- Born: Mark Russell 23 May 1960 (age 66) London, England, UK
- Education: University of York
- Occupation: Composer
- Years active: 1990–present
- Family: Simon Russell (brother) Georgia Russell (daughter)

= Mark Russell (composer) =

British composer (born 1960)

Mark Russell (born 23 May 1960) is a British composer whose works include music for the television series Cold Feet, Murder City, The Bill, The Worst Witch, Inspector George Gently and Kingdom. He presented Mixing It with Robert Sandall on BBC Radio 3 from 1990 to 2007, when the programme ended.

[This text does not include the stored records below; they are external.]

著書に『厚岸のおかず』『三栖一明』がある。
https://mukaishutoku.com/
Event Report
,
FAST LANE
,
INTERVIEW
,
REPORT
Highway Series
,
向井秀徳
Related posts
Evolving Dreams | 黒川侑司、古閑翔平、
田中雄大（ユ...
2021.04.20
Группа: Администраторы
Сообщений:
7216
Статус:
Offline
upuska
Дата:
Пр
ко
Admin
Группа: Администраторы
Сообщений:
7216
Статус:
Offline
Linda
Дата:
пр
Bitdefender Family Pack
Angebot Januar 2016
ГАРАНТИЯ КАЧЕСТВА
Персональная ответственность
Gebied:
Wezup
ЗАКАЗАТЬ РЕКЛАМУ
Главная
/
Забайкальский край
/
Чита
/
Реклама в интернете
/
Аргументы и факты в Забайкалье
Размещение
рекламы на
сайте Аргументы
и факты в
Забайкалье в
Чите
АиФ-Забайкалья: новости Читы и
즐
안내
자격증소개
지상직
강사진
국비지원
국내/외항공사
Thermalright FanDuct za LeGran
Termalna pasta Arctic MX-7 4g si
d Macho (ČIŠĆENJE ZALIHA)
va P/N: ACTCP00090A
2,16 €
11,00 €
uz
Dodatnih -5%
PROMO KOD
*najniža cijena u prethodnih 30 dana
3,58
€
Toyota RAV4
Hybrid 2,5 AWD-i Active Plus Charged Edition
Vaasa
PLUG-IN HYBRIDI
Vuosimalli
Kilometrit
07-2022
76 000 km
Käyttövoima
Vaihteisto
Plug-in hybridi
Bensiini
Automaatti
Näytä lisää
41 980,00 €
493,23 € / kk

His score for Cold Feet was nominated for a BAFTA Award for Best Original Television Music in 1999, though lost to Ben Bartlett's score to Walking with Dinosaurs. In 2012 his score for the BBC series Leonardo was nominated for an Ivor Novello Award in the Best Television Soundtrack category. His score for the Best of Men, the BBC2 biopic of Ludwig Guttmann the founder of the Paralympics starring Eddie Marsan, was nominated for an RTS award in 2012.

Born in London, Russell was educated at St Paul's Cathedral School and Churcher's College. He graduated from the University of York in 1982 with a degree in music; he was a presenter on University Radio York but was "thrown out ... for laughing while reading the news".